We’ve all been focused recently on the tactical actions of our government in the current financial crisis.  Recapitalizations.  Bail-outs.  Bridge loans to nowhere.  Stimulus packages.  Anything but actually helping us to solve the fundamental issue of concern – debt.

A major component of the current economic crisis is an overabundance of debt.  Financial companies borrowed in excess to feed leveraged investments to boost returns, encouraged by low lending rates and a long bull market.  Industry overextended itself, expecting that there would always be enough free capital to be found.  And individual citizens took on excessive debt not only in their houses and cars, but on credit cards and other less attractive terms.

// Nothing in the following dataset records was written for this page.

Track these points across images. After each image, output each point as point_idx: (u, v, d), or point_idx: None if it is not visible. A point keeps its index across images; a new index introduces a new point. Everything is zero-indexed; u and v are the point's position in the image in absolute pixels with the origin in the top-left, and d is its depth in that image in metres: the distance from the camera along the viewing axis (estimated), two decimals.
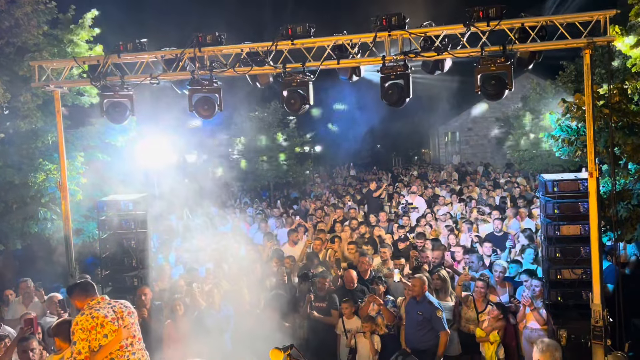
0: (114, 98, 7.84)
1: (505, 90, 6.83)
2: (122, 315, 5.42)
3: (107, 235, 8.49)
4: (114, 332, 5.30)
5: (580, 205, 7.14)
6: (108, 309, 5.39)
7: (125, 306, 5.54)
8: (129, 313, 5.51)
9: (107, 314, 5.32)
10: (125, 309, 5.50)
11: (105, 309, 5.36)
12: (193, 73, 7.44)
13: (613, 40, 6.78)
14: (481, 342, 7.90)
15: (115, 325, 5.31)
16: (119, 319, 5.38)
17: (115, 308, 5.43)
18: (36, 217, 10.83)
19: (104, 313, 5.31)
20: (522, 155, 22.86)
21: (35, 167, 10.71)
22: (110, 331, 5.29)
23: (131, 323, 5.46)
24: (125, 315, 5.44)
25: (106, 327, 5.28)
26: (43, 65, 8.07)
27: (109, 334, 5.28)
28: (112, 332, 5.29)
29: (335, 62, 7.20)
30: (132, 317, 5.52)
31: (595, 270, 6.65)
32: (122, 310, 5.44)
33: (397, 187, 20.84)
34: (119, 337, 5.32)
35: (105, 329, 5.27)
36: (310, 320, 8.45)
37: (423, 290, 7.80)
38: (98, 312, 5.29)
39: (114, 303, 5.51)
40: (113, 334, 5.29)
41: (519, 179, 20.88)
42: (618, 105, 8.54)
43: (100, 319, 5.27)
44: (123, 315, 5.42)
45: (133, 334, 5.47)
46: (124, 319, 5.41)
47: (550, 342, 4.89)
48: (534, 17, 6.64)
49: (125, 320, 5.41)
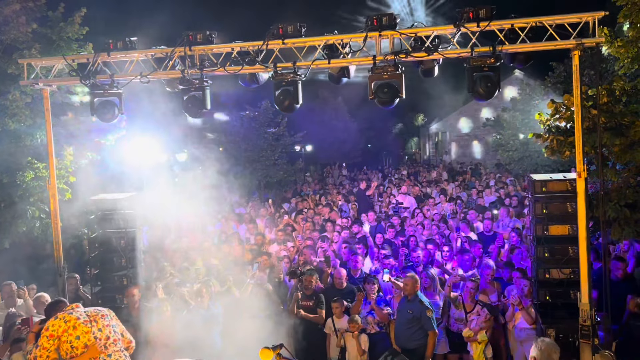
0: (104, 97, 7.80)
1: (495, 90, 6.87)
2: (96, 318, 5.38)
3: (96, 235, 8.44)
4: (86, 334, 5.24)
5: (569, 205, 7.19)
6: (80, 312, 5.39)
7: (97, 309, 5.53)
8: (103, 316, 5.45)
9: (79, 317, 5.31)
10: (99, 312, 5.47)
11: (77, 313, 5.36)
12: (183, 72, 7.41)
13: (601, 42, 6.82)
14: (469, 341, 7.94)
15: (88, 327, 5.27)
16: (92, 321, 5.34)
17: (88, 312, 5.43)
18: (24, 216, 10.74)
19: (77, 316, 5.30)
20: (511, 156, 23.00)
21: (23, 165, 10.62)
22: (83, 332, 5.24)
23: (105, 325, 5.40)
24: (98, 317, 5.39)
25: (78, 329, 5.24)
26: (32, 63, 8.02)
27: (82, 335, 5.24)
28: (84, 334, 5.24)
29: (326, 62, 7.21)
30: (106, 320, 5.46)
31: (584, 270, 6.70)
32: (95, 314, 5.42)
33: (387, 187, 20.88)
34: (93, 350, 5.28)
35: (77, 330, 5.24)
36: (297, 319, 8.45)
37: (415, 289, 7.84)
38: (70, 315, 5.30)
39: (87, 309, 5.51)
40: (85, 335, 5.24)
41: (509, 179, 20.99)
42: (606, 106, 8.63)
43: (72, 321, 5.25)
44: (97, 318, 5.38)
45: (107, 335, 5.39)
46: (97, 321, 5.36)
47: (550, 343, 4.90)
48: (523, 18, 6.67)
49: (99, 323, 5.36)
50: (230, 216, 15.28)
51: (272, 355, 4.61)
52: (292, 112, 7.53)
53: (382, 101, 7.13)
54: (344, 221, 13.54)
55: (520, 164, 22.50)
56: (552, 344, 4.90)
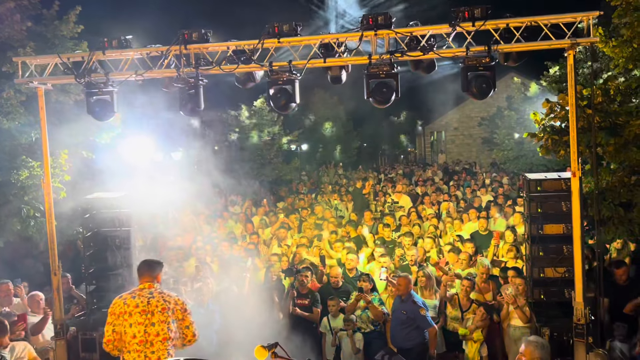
0: (99, 95, 7.77)
1: (490, 90, 6.88)
2: (154, 311, 5.32)
3: (91, 234, 8.42)
4: (139, 325, 5.28)
5: (564, 205, 7.22)
6: (144, 298, 5.36)
7: (164, 300, 5.41)
8: (163, 309, 5.35)
9: (139, 304, 5.34)
10: (163, 304, 5.37)
11: (143, 298, 5.37)
12: (179, 70, 7.39)
13: (596, 42, 6.85)
14: (465, 340, 7.96)
15: (143, 317, 5.29)
16: (149, 312, 5.31)
17: (154, 299, 5.38)
18: (19, 215, 10.70)
19: (137, 302, 5.34)
20: (506, 155, 23.07)
21: (18, 164, 10.59)
22: (136, 322, 5.29)
23: (160, 321, 5.31)
24: (157, 311, 5.32)
25: (133, 317, 5.31)
26: (26, 62, 7.97)
27: (134, 325, 5.29)
28: (137, 324, 5.28)
29: (322, 61, 7.20)
30: (165, 314, 5.35)
31: (578, 269, 6.73)
32: (156, 306, 5.34)
33: (383, 186, 20.89)
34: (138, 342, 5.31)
35: (132, 317, 5.31)
36: (292, 317, 8.46)
37: (408, 289, 7.85)
38: (132, 300, 5.36)
39: (156, 295, 5.43)
40: (138, 326, 5.28)
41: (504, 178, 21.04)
42: (601, 105, 8.66)
43: (131, 307, 5.34)
44: (155, 311, 5.33)
45: (157, 332, 5.29)
46: (154, 314, 5.31)
47: (536, 339, 4.91)
48: (518, 18, 6.68)
49: (155, 316, 5.30)
50: (226, 215, 15.28)
51: (267, 354, 4.60)
52: (288, 111, 7.52)
53: (378, 100, 7.13)
54: None
55: (515, 163, 22.57)
56: (538, 341, 4.91)
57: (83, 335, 7.98)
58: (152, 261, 5.82)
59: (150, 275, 5.63)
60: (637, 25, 8.20)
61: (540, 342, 4.85)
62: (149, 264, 5.72)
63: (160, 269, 5.78)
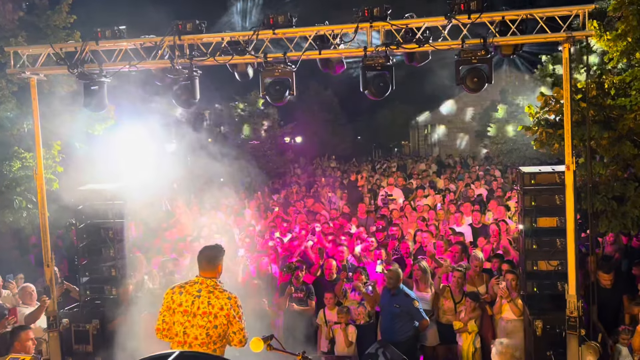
0: (92, 86, 7.71)
1: (485, 83, 6.87)
2: (195, 313, 4.94)
3: (84, 225, 8.38)
4: (180, 325, 4.95)
5: (557, 198, 7.24)
6: (190, 297, 4.99)
7: (209, 304, 4.95)
8: (204, 314, 4.92)
9: (182, 302, 4.99)
10: (205, 308, 4.94)
11: (189, 296, 5.00)
12: (172, 61, 7.34)
13: (591, 35, 6.85)
14: (459, 333, 7.99)
15: (184, 318, 4.94)
16: (190, 314, 4.95)
17: (199, 299, 4.98)
18: (11, 206, 10.64)
19: (181, 300, 5.00)
20: (500, 148, 23.11)
21: (10, 155, 10.52)
22: (178, 322, 4.97)
23: (199, 325, 4.90)
24: (198, 314, 4.94)
25: (176, 315, 5.00)
26: (18, 52, 7.89)
27: (177, 323, 4.97)
28: (178, 323, 4.96)
29: (317, 53, 7.17)
30: (204, 319, 4.91)
31: (571, 262, 6.75)
32: (200, 307, 4.95)
33: (377, 179, 20.90)
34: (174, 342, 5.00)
35: (175, 316, 5.00)
36: (288, 310, 8.46)
37: (398, 282, 7.87)
38: (179, 297, 5.03)
39: (203, 296, 4.99)
40: (180, 325, 4.95)
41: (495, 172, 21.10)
42: (595, 99, 8.68)
43: (175, 304, 5.02)
44: (197, 313, 4.94)
45: (196, 335, 4.91)
46: (195, 316, 4.94)
47: (510, 343, 4.89)
48: (514, 11, 6.68)
49: (195, 318, 4.92)
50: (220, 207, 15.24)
51: (263, 346, 4.61)
52: (282, 103, 7.49)
53: (373, 92, 7.12)
54: (333, 213, 13.56)
55: (509, 156, 22.61)
56: (512, 344, 4.89)
57: (76, 327, 7.96)
58: (212, 249, 5.27)
59: (210, 266, 5.16)
60: (632, 18, 8.21)
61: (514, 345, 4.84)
62: (208, 256, 5.20)
63: (222, 256, 5.26)
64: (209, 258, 5.17)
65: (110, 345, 7.58)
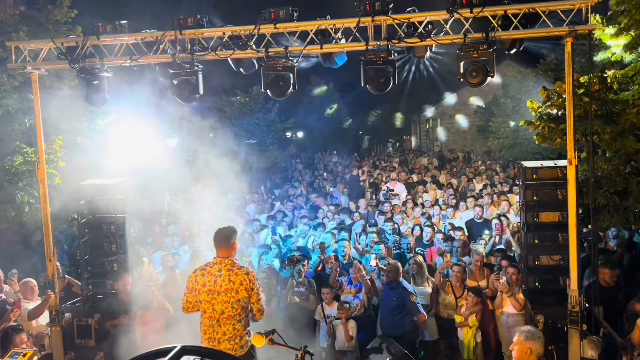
0: (93, 81, 7.70)
1: (487, 77, 6.85)
2: (218, 290, 5.48)
3: (86, 220, 8.39)
4: (207, 303, 5.51)
5: (559, 192, 7.23)
6: (212, 277, 5.54)
7: (230, 281, 5.52)
8: (227, 290, 5.49)
9: (206, 283, 5.53)
10: (227, 285, 5.50)
11: (211, 277, 5.54)
12: (174, 56, 7.32)
13: (594, 29, 6.82)
14: (460, 327, 8.00)
15: (209, 296, 5.50)
16: (214, 292, 5.49)
17: (220, 278, 5.51)
18: (13, 201, 10.64)
19: (205, 281, 5.54)
20: (502, 143, 23.05)
21: (12, 150, 10.51)
22: (204, 300, 5.52)
23: (224, 301, 5.49)
24: (222, 291, 5.49)
25: (202, 295, 5.54)
26: (20, 46, 7.88)
27: (203, 302, 5.52)
28: (205, 302, 5.52)
29: (319, 47, 7.15)
30: (228, 295, 5.49)
31: (573, 257, 6.75)
32: (222, 285, 5.49)
33: (379, 174, 20.88)
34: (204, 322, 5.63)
35: (201, 295, 5.54)
36: (289, 304, 8.47)
37: (397, 276, 7.89)
38: (202, 279, 5.56)
39: (224, 274, 5.53)
40: (206, 303, 5.51)
41: (498, 166, 21.09)
42: (598, 93, 8.64)
43: (199, 286, 5.55)
44: (220, 290, 5.49)
45: (222, 310, 5.51)
46: (219, 294, 5.48)
47: (528, 330, 4.88)
48: (516, 5, 6.65)
49: (220, 296, 5.48)
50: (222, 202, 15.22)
51: (265, 340, 4.62)
52: (283, 98, 7.47)
53: (375, 87, 7.10)
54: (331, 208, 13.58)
55: (510, 151, 22.54)
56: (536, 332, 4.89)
57: (78, 322, 8.00)
58: (226, 230, 5.78)
59: (226, 245, 5.69)
60: (635, 12, 8.17)
61: (532, 332, 4.83)
62: (224, 234, 5.73)
63: (236, 235, 5.84)
64: (226, 237, 5.70)
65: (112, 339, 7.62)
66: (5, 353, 5.78)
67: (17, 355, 5.10)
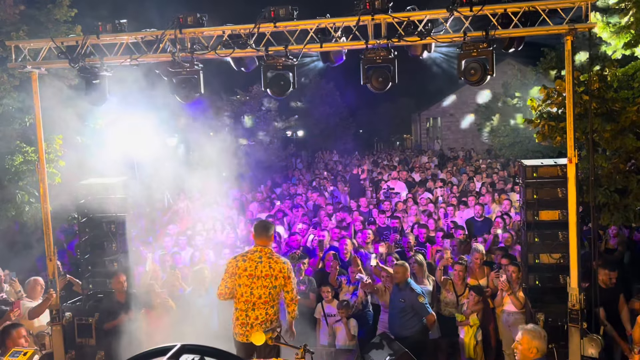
0: (93, 80, 7.69)
1: (486, 76, 6.84)
2: (259, 275, 5.90)
3: (86, 219, 8.39)
4: (245, 287, 5.91)
5: (559, 191, 7.23)
6: (253, 262, 5.97)
7: (270, 267, 5.95)
8: (266, 276, 5.91)
9: (247, 268, 5.96)
10: (267, 271, 5.93)
11: (252, 262, 5.97)
12: (174, 55, 7.32)
13: (594, 27, 6.80)
14: (461, 326, 8.00)
15: (249, 280, 5.91)
16: (255, 277, 5.91)
17: (261, 264, 5.95)
18: (14, 200, 10.65)
19: (246, 266, 5.96)
20: (502, 142, 23.03)
21: (12, 149, 10.51)
22: (244, 284, 5.92)
23: (263, 286, 5.90)
24: (261, 277, 5.90)
25: (242, 279, 5.94)
26: (20, 45, 7.88)
27: (242, 286, 5.91)
28: (244, 285, 5.91)
29: (319, 46, 7.14)
30: (267, 280, 5.91)
31: (573, 255, 6.74)
32: (262, 271, 5.93)
33: (379, 172, 20.87)
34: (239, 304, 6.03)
35: (241, 279, 5.95)
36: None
37: (405, 276, 7.87)
38: (243, 264, 5.99)
39: (264, 260, 5.98)
40: (245, 287, 5.91)
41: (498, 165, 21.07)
42: (598, 92, 8.64)
43: (240, 270, 5.97)
44: (260, 276, 5.91)
45: (260, 295, 5.90)
46: (259, 278, 5.89)
47: (533, 328, 4.89)
48: (516, 3, 6.63)
49: (259, 280, 5.89)
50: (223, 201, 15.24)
51: (265, 339, 4.63)
52: (283, 96, 7.47)
53: (374, 86, 7.09)
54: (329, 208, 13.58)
55: (511, 149, 22.52)
56: (542, 331, 4.90)
57: (79, 321, 7.99)
58: (266, 222, 6.51)
59: (266, 235, 6.18)
60: (636, 11, 8.16)
61: (537, 331, 4.84)
62: (265, 225, 6.31)
63: (274, 228, 6.47)
64: (266, 228, 6.24)
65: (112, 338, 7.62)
66: (4, 350, 5.79)
67: (18, 354, 5.10)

So in comes the Fed to recapitalize banks and slash interest rates in the expectation of jump-starting lending.  I can understand this as a short-term measure to unfreeze the credit markets, but in the longer term I cannot understand how one solves a problem of excessive debt load by encouraging people to borrow even more.

Perhaps it’s just my conservative nature, but it seems to this non-politician that the only way for us to deal with excessive debt is to pay it back, and that the best way the government can help with this is to leave us more of our own money to do so.  That rather than tax the productive to send checks to support the unproductive, we should encourage the productive to invest and create jobs to make more of the population productive.  That rather than grow government and cheering the “jobs created” we should be paring government to the bone to reduce the load on society at a difficult time.

Instead we’re getting an ever-expanding “stimulus package” and support programs for all paid for by the middle class (once the rich pay their tax accountants a little more to avoid them).  We’ll make it harder to get a job through minimum wage increases and more expensive to keep employees due to mandated benefits and increased costs.  To help us get out of the recession we’re going to make it harder to get a job, harder to keep a job, and ensure that we get less money if we manage to hold on to a job.

I really fail to understand why this is so attractive to liberals.  Why do we prefer dependency over employment?  Why do we cheer when government takes choices away from us? Why is it that the call to “pay any price, bear any burden, meet any hardship, support any friend, oppose any foe, in order to assure the survival and the success of liberty” does not apply to our own freedom of contract?

I fear we are heading for a fall, and that far too many of us wish to close our eyes, cartoon style, and hope that if we don’t know we’ve gone over the cliff that we’ll remain aloft.  Because that always worked so well for the coyote.